Afghanistan will hold a runoff election next month. President Hamid Karzai bowed to American and European pressure today. He announced he would accept investigators' findings that widespread fraud occurred during the presidential election two months ago.

BLOCK: Earlier today, President Obama said he spoke with Karzai.

President BARACK OBAMA: I wanted to congratulate him on accepting the certification of the recent election.

BLOCK: Previous results from the election suggested Karzai had won another term, but the findings by the Electoral Complaints Commission stripped him of close to a million votes.

NPR's Soraya Sarhaddi Nelson is in Kabul and has the story.

SORAYA SARHADDI NELSON: With U.S. and UN officials at his side, Karzai urged his fellow Afghans to turn out for the November 7th runoff between him and his former foreign minister Abdullah Abdullah. But Karzai also made it clear during the news conference at the presidential palace that he still questions the UN backed panel's conclusion that he won the August election because of fraudulent votes.

President HAMID KARZAI (President, Afghanistan): (Foreign language spoken)

NELSON: In his native Pashto, Karzai demanded an investigation into why so many ballots were cast out. That review, he added, could wait for now. U.S. Senator John Kerry, who met repeatedly with Karzai over the last few days, lauded the president for turning uncertainty into opportunity by agreeing to the runoff.

Senator JOHN KERRY (Democrat, Massachusetts): He showed statesmanship by deciding to move forward, and to strengthen the country by embracing the constitution and the rule of law.

NELSON: Kerry also praised Dr. Abdullah for reaching the same decision, but how this election will be different from the last one is far from clear. Abdullah's camp is demanding the same Afghan commission that ran the polls last time be relieved of duty. Wali Masood is one of Abdullah's campaign officials.

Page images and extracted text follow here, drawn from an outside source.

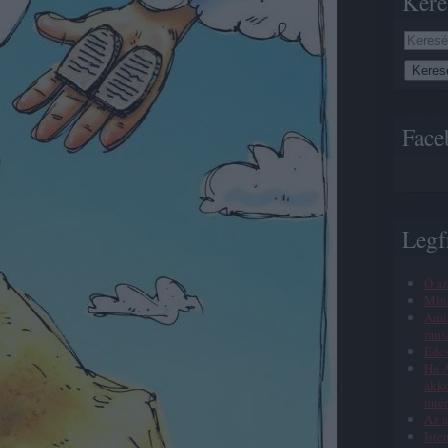
Kere
Face
Legf
Ó az
Min
Amik
musz
Éde
Ha Á
akko
miér
Az a
Iste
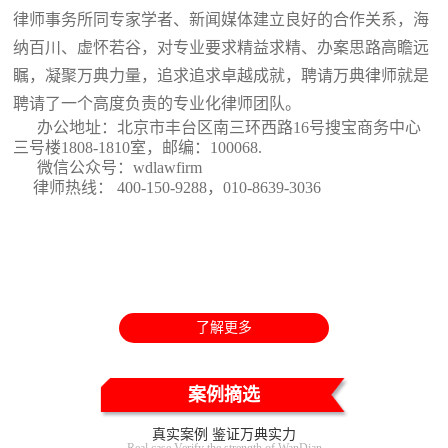
律师事务所同专家学者、新闻媒体建立良好的合作关系，海
纳百川、虚怀若谷，对专业要求精益求精、办案思路高瞻远
瞩，凝聚万典力量，追求追求卓越成就，聘请万典律师就是
聘请了一个高度负责的专业化律师团队。
办公地址：北京市丰台区南三环西路16号搜宝商务中心
三号楼1808-1810室
，邮编：100068.
微信公众号：wdlawfirm
律师热线： 400-150-9288，010-8639-3036
了解更多
案例摘选
真实案例 鉴证万典实力
Real case Verify the strength of WanDian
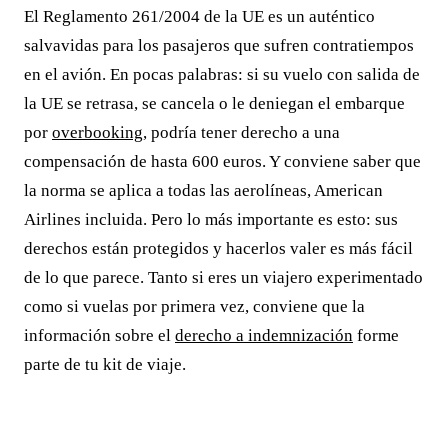
El Reglamento 261/2004 de la UE es un auténtico
salvavidas para los pasajeros que sufren contratiempos
en el avión. En pocas palabras: si su vuelo con salida de
la UE se retrasa, se cancela o le deniegan el embarque
por
overbooking
, podría tener derecho a una
compensación de hasta 600 euros. Y conviene saber que
la norma se aplica a todas las aerolíneas, American
Airlines incluida. Pero lo más importante es esto: sus
derechos están protegidos y hacerlos valer es más fácil
de lo que parece. Tanto si eres un viajero experimentado
como si vuelas por primera vez, conviene que la
información sobre el
derecho a indemnización
forme
parte de tu kit de viaje.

Mr. WALI MASOOD (Campaign Official for Abdullah Abdullah): We have to really propose our own idea about how to set up the commission because the so-called Independent Election Commission and all the appointees of Mr. Karzai, that again, they will engage themselves in rigging the votes off the people of Afghanistan.

NELSON: There are other obstacles besides fraud, like a severe shortage of election workers, looming winter weather and the growing Taliban threat. But there's still a chance of runoff won't be needed. Rumors that Karzai and Abdullah will form a coalition government continue to circulate.

Soraya Sarhaddi Nelson, NPR News, Kabul.